**Exercise:**
Rewrite every line of the items below with "zero-indexed" replaced by "0-based" and everything else unchanged, leaving out the pictures.

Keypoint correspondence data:
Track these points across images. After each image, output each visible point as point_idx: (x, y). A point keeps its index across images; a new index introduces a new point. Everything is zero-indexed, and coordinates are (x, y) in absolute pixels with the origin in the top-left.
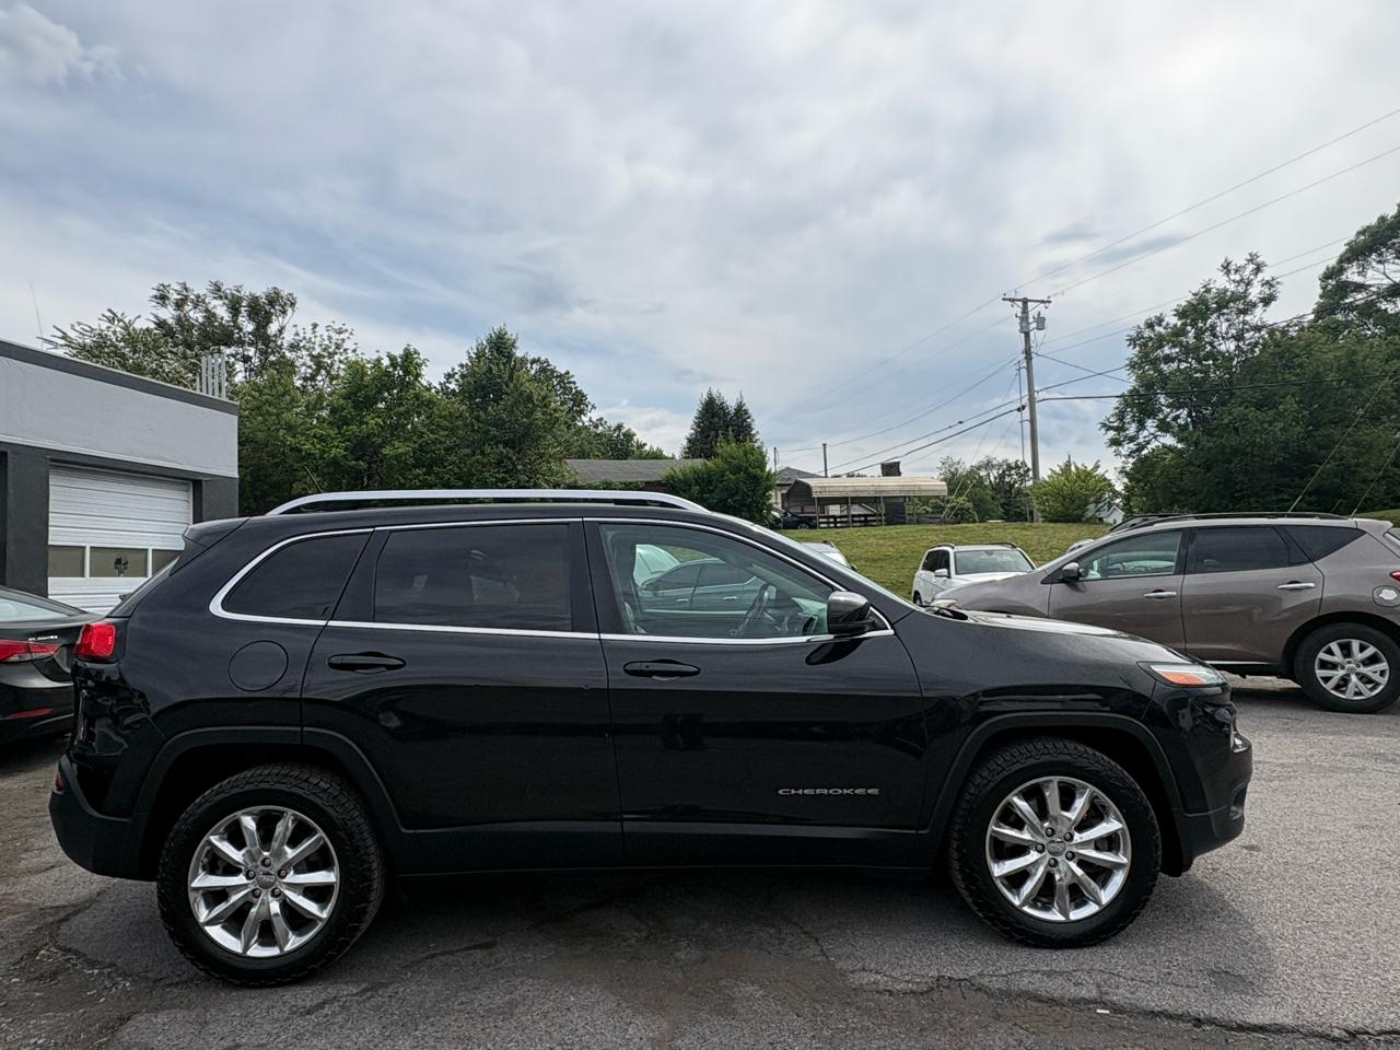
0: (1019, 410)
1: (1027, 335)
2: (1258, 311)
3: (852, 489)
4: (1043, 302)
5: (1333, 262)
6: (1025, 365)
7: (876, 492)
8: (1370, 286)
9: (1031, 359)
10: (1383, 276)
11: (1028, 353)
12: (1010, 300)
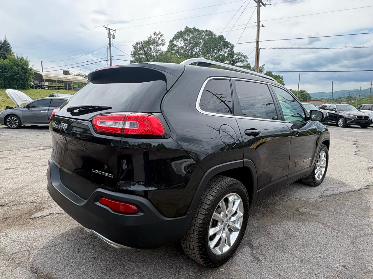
0: (107, 61)
1: (110, 39)
2: (161, 46)
3: (57, 78)
4: (114, 30)
5: (171, 39)
6: (109, 48)
7: (65, 79)
8: (177, 46)
9: (111, 46)
10: (180, 44)
11: (110, 44)
12: (105, 27)
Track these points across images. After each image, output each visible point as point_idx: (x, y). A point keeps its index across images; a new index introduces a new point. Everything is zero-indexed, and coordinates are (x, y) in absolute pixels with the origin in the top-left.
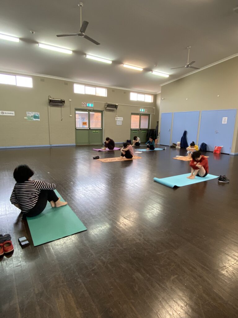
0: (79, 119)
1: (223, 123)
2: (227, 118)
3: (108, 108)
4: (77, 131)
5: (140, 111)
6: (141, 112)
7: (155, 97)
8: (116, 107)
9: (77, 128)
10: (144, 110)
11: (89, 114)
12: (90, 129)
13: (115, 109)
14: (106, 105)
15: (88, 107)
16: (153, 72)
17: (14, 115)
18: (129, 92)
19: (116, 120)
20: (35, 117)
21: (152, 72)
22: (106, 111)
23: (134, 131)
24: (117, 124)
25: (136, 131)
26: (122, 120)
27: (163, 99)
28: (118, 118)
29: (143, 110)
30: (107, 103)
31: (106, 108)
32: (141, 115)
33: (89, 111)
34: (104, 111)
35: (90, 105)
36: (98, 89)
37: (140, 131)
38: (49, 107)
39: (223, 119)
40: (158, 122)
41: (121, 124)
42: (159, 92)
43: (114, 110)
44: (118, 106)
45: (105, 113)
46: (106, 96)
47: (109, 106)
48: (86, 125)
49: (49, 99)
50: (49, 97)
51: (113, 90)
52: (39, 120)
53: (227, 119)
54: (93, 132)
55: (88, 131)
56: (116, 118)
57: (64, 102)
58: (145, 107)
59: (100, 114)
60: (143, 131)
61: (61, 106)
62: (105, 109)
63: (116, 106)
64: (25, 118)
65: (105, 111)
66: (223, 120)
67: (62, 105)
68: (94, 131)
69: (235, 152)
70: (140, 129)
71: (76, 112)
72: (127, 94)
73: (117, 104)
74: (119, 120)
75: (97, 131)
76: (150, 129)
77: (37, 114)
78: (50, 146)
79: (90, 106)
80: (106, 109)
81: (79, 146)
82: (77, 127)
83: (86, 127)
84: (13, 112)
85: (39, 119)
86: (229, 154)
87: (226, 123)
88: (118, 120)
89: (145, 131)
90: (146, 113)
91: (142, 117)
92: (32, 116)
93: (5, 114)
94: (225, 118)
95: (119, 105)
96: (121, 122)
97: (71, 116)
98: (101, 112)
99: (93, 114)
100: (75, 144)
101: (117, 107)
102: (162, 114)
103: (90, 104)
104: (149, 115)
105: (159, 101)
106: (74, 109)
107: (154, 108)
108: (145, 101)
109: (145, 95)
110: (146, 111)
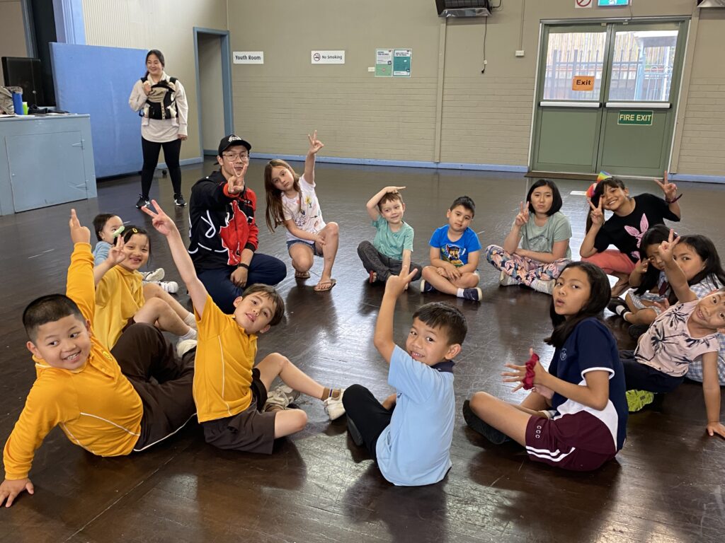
4: (546, 114)
9: (544, 104)
11: (611, 42)
12: (604, 105)
15: (603, 7)
17: (343, 62)
22: (699, 17)
33: (613, 25)
34: (691, 17)
38: (443, 26)
45: (695, 27)
48: (591, 89)
52: (409, 73)
54: (622, 121)
55: (594, 115)
61: (485, 18)
64: (372, 69)
65: (695, 19)
68: (627, 117)
71: (551, 37)
78: (435, 166)
79: (612, 3)
83: (591, 97)
84: (342, 53)
85: (408, 70)
92: (390, 63)
93: (322, 61)
97: (521, 53)
98: (680, 22)
100: (526, 168)
106: (540, 27)
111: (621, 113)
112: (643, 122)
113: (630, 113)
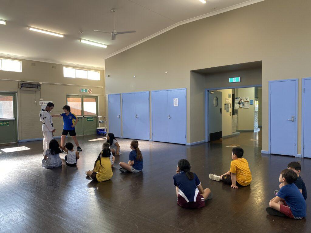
1: (174, 106)
2: (177, 99)
3: (23, 89)
6: (83, 92)
8: (38, 86)
10: (86, 91)
13: (37, 89)
14: (20, 84)
16: (82, 40)
18: (61, 66)
19: (40, 105)
21: (80, 41)
28: (44, 102)
30: (22, 82)
32: (82, 97)
34: (17, 92)
36: (5, 61)
37: (83, 118)
39: (174, 101)
45: (20, 95)
46: (21, 71)
51: (34, 64)
53: (177, 101)
56: (40, 102)
59: (11, 97)
62: (18, 90)
65: (19, 93)
66: (174, 103)
69: (191, 141)
70: (84, 116)
72: (57, 69)
73: (41, 83)
75: (6, 123)
76: (99, 115)
80: (20, 89)
86: (185, 145)
87: (177, 106)
88: (44, 105)
89: (91, 119)
90: (91, 94)
91: (84, 99)
94: (176, 99)
95: (45, 84)
101: (40, 87)
102: (109, 95)
105: (105, 79)
107: (102, 88)
108: (88, 79)
109: (87, 71)
110: (90, 92)
113: (1, 122)
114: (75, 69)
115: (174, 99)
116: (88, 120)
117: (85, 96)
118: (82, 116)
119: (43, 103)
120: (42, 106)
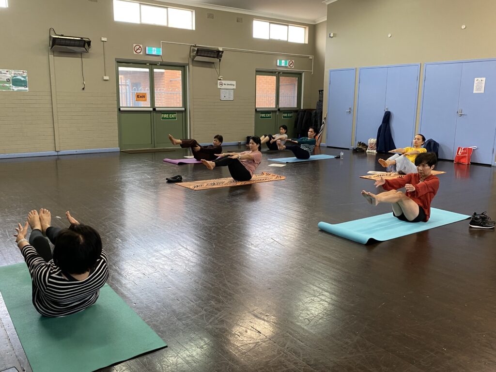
0: (126, 85)
1: (475, 91)
2: (484, 79)
3: (198, 58)
4: (123, 115)
5: (278, 65)
6: (280, 67)
7: (313, 30)
8: (218, 54)
9: (121, 109)
10: (286, 64)
11: (152, 74)
12: (154, 109)
13: (216, 60)
14: (194, 50)
15: (148, 55)
18: (250, 19)
19: (219, 87)
20: (16, 82)
22: (193, 66)
23: (263, 115)
24: (222, 98)
25: (268, 115)
26: (235, 87)
27: (332, 35)
28: (224, 82)
29: (283, 63)
30: (195, 46)
31: (194, 57)
32: (278, 74)
33: (152, 65)
34: (188, 64)
35: (154, 51)
36: (172, 11)
37: (278, 113)
38: (51, 56)
39: (476, 82)
40: (321, 92)
41: (232, 98)
42: (321, 17)
43: (213, 63)
44: (222, 52)
45: (192, 70)
46: (194, 29)
47: (201, 52)
48: (146, 100)
49: (50, 37)
50: (52, 32)
51: (211, 15)
52: (27, 89)
53: (484, 82)
54: (163, 118)
56: (219, 81)
57: (89, 43)
58: (288, 56)
59: (179, 73)
60: (285, 115)
61: (80, 54)
62: (190, 60)
63: (219, 52)
65: (191, 66)
66: (475, 85)
67: (84, 52)
68: (166, 116)
70: (279, 110)
71: (120, 69)
72: (245, 23)
73: (221, 49)
74: (227, 88)
75: (173, 116)
76: (302, 108)
77: (21, 75)
78: (56, 154)
79: (154, 53)
80: (193, 60)
81: (128, 154)
82: (121, 106)
83: (145, 105)
85: (25, 86)
86: (490, 166)
87: (482, 92)
88: (224, 87)
89: (290, 115)
90: (293, 69)
91: (281, 78)
92: (8, 80)
94: (480, 79)
95: (227, 50)
96: (232, 92)
97: (106, 78)
98: (182, 67)
99: (163, 73)
100: (117, 149)
101: (221, 56)
102: (331, 71)
103: (153, 49)
104: (299, 75)
105: (322, 42)
106: (114, 62)
107: (311, 58)
108: (290, 41)
109: (288, 25)
110: (291, 65)
111: (162, 113)
112: (172, 118)
113: (166, 114)
114: (270, 23)
115: (476, 79)
116: (285, 117)
117: (283, 73)
118: (277, 109)
119: (222, 85)
120: (221, 89)
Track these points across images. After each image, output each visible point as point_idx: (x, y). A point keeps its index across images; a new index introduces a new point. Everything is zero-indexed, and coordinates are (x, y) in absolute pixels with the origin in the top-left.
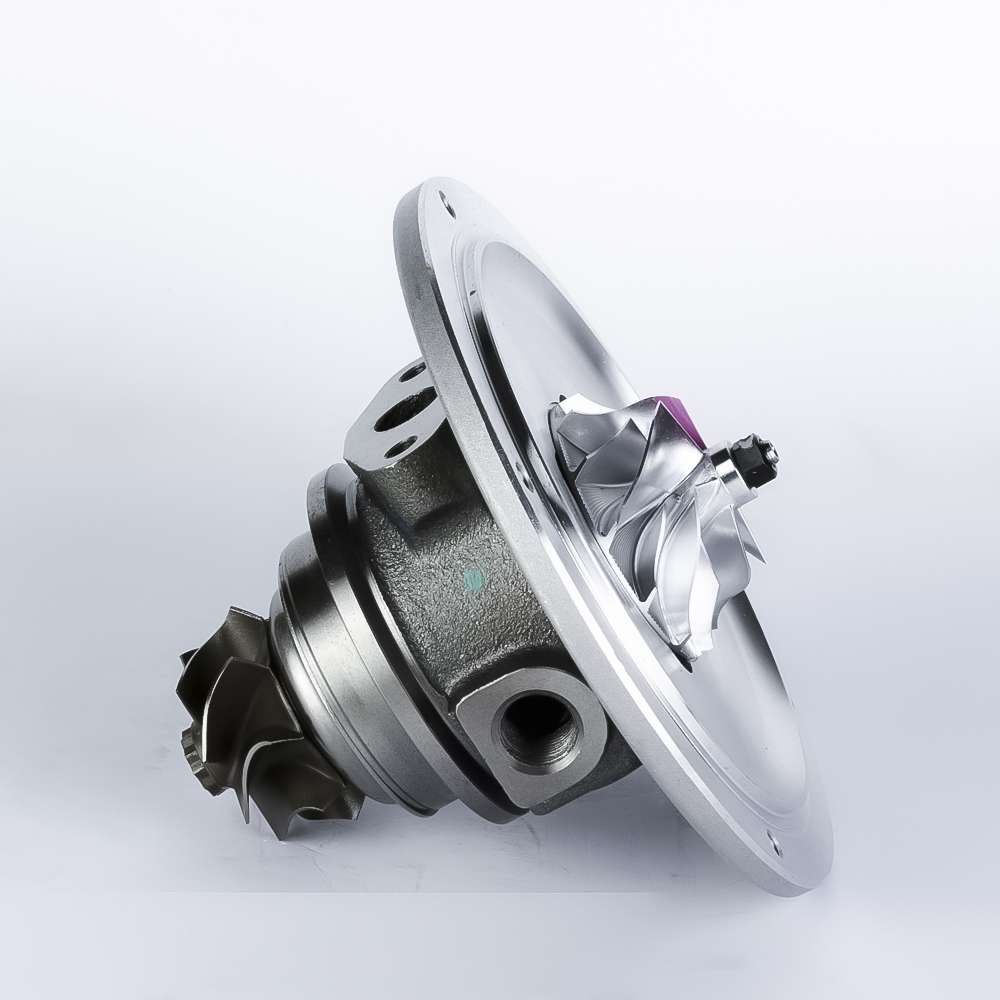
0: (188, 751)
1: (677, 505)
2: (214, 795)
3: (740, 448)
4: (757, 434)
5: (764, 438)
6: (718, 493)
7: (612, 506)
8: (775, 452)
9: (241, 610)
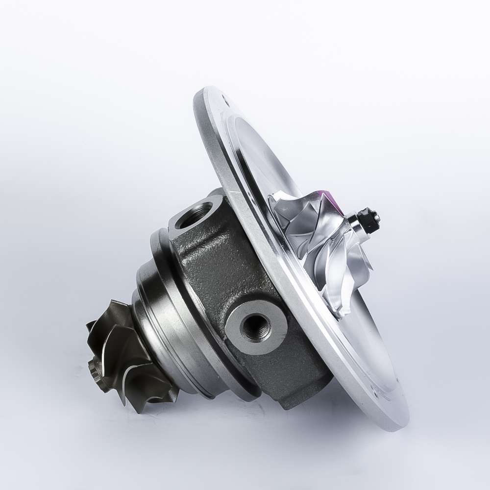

**Solution to the problem:**
Track these points across images. After each image, output each visible point as point_idx: (x, y). A point keeps its index across images; a new index introduces a new point. Everything is 0-based, and coordinates are (x, y) in absolute pixels with the origin in the top-left.
0: (1019, 410)
1: (1027, 335)
2: (1258, 311)
3: (852, 489)
4: (1043, 302)
5: (1333, 262)
6: (1025, 365)
7: (876, 492)
8: (1370, 286)
9: (1031, 359)
10: (1383, 276)
11: (1028, 353)
12: (1010, 300)
0: (107, 61)
1: (110, 39)
2: (161, 46)
3: (57, 78)
4: (114, 30)
5: (171, 39)
6: (109, 48)
7: (65, 79)
8: (177, 46)
9: (111, 46)
10: (180, 44)
11: (110, 44)
12: (105, 27)
Track these points across images. After each image, output each visible point as point_idx: (x, y). A point keeps its index across images; a new index introduces a new point. Everything is 0-based, and coordinates are (x, y) in absolute pixels with the origin in the top-left.
0: (79, 119)
1: (223, 123)
2: (227, 118)
3: (108, 108)
4: (77, 131)
5: (140, 111)
6: (141, 112)
7: (155, 97)
8: (116, 107)
9: (77, 128)
10: (144, 110)
11: (89, 114)
12: (90, 129)
13: (115, 109)
14: (106, 105)
15: (88, 107)
16: (153, 72)
17: (14, 115)
18: (129, 92)
19: (116, 120)
20: (35, 117)
21: (152, 72)
22: (106, 111)
23: (134, 131)
24: (117, 124)
25: (136, 131)
26: (122, 120)
27: (163, 99)
28: (118, 118)
29: (143, 110)
30: (107, 103)
31: (106, 108)
32: (141, 115)
33: (89, 111)
34: (104, 111)
35: (90, 105)
36: (98, 89)
37: (140, 131)
38: (49, 107)
39: (223, 119)
40: (158, 122)
41: (121, 124)
42: (159, 92)
43: (114, 110)
44: (118, 106)
45: (105, 113)
46: (106, 96)
47: (109, 106)
48: (86, 125)
49: (49, 99)
50: (49, 97)
51: (113, 90)
52: (39, 120)
53: (227, 119)
54: (93, 132)
55: (88, 131)
56: (116, 118)
57: (64, 102)
58: (145, 107)
59: (100, 114)
60: (143, 131)
61: (61, 106)
62: (105, 109)
63: (116, 106)
64: (25, 118)
65: (105, 111)
66: (223, 120)
67: (62, 105)
68: (94, 131)
69: (235, 152)
70: (140, 129)
71: (76, 112)
72: (127, 94)
73: (117, 104)
74: (119, 120)
75: (97, 131)
76: (150, 129)
77: (37, 114)
78: (50, 146)
79: (90, 106)
80: (106, 109)
81: (79, 146)
82: (77, 127)
83: (86, 127)
84: (13, 112)
85: (39, 119)
86: (229, 154)
87: (226, 123)
88: (118, 120)
89: (145, 131)
90: (146, 113)
91: (142, 117)
92: (32, 116)
93: (5, 114)
94: (225, 118)
95: (119, 105)
96: (121, 122)
97: (71, 116)
98: (101, 112)
99: (93, 114)
100: (75, 144)
101: (117, 107)
102: (162, 114)
103: (90, 104)
104: (149, 115)
105: (159, 101)
106: (74, 109)
107: (154, 108)
108: (145, 101)
109: (145, 95)
110: (146, 111)
4: (546, 114)
9: (544, 104)
11: (611, 42)
12: (604, 105)
15: (603, 7)
17: (343, 62)
22: (699, 17)
33: (613, 25)
34: (691, 17)
38: (443, 26)
45: (695, 27)
48: (591, 89)
52: (409, 73)
54: (622, 121)
55: (594, 115)
61: (485, 18)
64: (372, 69)
65: (695, 19)
68: (627, 117)
71: (551, 37)
78: (435, 166)
79: (612, 3)
83: (591, 97)
84: (342, 53)
85: (408, 70)
92: (390, 63)
93: (322, 61)
97: (521, 53)
98: (680, 22)
100: (526, 168)
106: (540, 27)
111: (621, 113)
112: (643, 122)
113: (630, 113)
1: (174, 106)
2: (177, 99)
3: (23, 89)
6: (83, 92)
8: (38, 86)
10: (86, 91)
13: (37, 89)
14: (20, 84)
16: (82, 40)
18: (61, 66)
19: (40, 105)
21: (80, 41)
28: (44, 102)
30: (22, 82)
32: (82, 97)
34: (17, 92)
36: (5, 61)
37: (83, 118)
39: (174, 101)
45: (20, 95)
46: (21, 71)
51: (34, 64)
53: (177, 101)
56: (40, 102)
59: (11, 97)
62: (18, 90)
65: (19, 93)
66: (174, 103)
69: (191, 141)
70: (84, 116)
72: (57, 69)
73: (41, 83)
75: (6, 123)
76: (99, 115)
80: (20, 89)
86: (185, 145)
87: (177, 106)
88: (44, 105)
89: (91, 119)
90: (91, 94)
91: (84, 99)
94: (176, 99)
95: (45, 84)
101: (40, 87)
102: (109, 95)
105: (105, 79)
107: (102, 88)
108: (88, 79)
109: (87, 71)
110: (90, 92)
113: (1, 122)
114: (75, 69)
115: (174, 99)
116: (88, 120)
117: (85, 96)
118: (82, 116)
119: (43, 103)
120: (42, 106)
0: (126, 85)
1: (475, 91)
2: (484, 79)
3: (198, 58)
4: (123, 115)
5: (278, 65)
6: (280, 67)
7: (313, 30)
8: (218, 54)
9: (121, 109)
10: (286, 64)
11: (152, 74)
12: (154, 109)
13: (216, 60)
14: (194, 50)
15: (148, 55)
18: (250, 19)
19: (219, 87)
20: (16, 82)
22: (193, 66)
23: (263, 115)
24: (222, 98)
25: (268, 115)
26: (235, 87)
27: (332, 35)
28: (224, 82)
29: (283, 63)
30: (195, 46)
31: (194, 57)
32: (278, 74)
33: (152, 65)
34: (188, 64)
35: (154, 51)
36: (172, 11)
37: (278, 113)
38: (51, 56)
39: (476, 82)
40: (321, 92)
41: (232, 98)
42: (321, 17)
43: (213, 63)
44: (222, 52)
45: (192, 70)
46: (194, 29)
47: (201, 52)
48: (146, 100)
49: (50, 37)
50: (52, 32)
51: (211, 15)
52: (27, 89)
53: (484, 82)
54: (163, 118)
56: (219, 81)
57: (89, 43)
58: (288, 56)
59: (179, 73)
60: (285, 115)
61: (80, 54)
62: (190, 60)
63: (219, 52)
65: (191, 66)
66: (475, 85)
67: (84, 52)
68: (166, 116)
70: (279, 110)
71: (120, 69)
72: (245, 23)
73: (221, 49)
74: (227, 88)
75: (173, 116)
76: (302, 108)
77: (21, 75)
78: (56, 154)
79: (154, 53)
80: (193, 60)
81: (128, 154)
82: (121, 106)
83: (145, 105)
85: (25, 86)
86: (490, 166)
87: (482, 92)
88: (224, 87)
89: (290, 115)
90: (293, 69)
91: (281, 78)
92: (8, 80)
94: (480, 79)
95: (227, 50)
96: (232, 92)
97: (106, 78)
98: (182, 67)
99: (163, 73)
100: (117, 149)
101: (221, 56)
102: (331, 71)
103: (153, 49)
104: (299, 75)
105: (322, 42)
106: (114, 62)
107: (311, 58)
108: (290, 41)
109: (288, 25)
110: (291, 65)
111: (162, 113)
112: (172, 118)
113: (166, 114)
114: (270, 23)
115: (476, 79)
116: (285, 117)
117: (283, 73)
118: (277, 109)
119: (222, 85)
120: (221, 89)
Track these points across images. After each image, output each visible point as point_idx: (x, y). A point keeps its index across images; a new index introduces a new point. Everything is 0-based, and coordinates are (x, y) in absolute pixels with the origin in the top-left.
0: (188, 751)
1: (677, 505)
2: (214, 795)
3: (740, 448)
4: (757, 434)
5: (764, 438)
6: (718, 493)
7: (612, 506)
8: (775, 452)
9: (241, 610)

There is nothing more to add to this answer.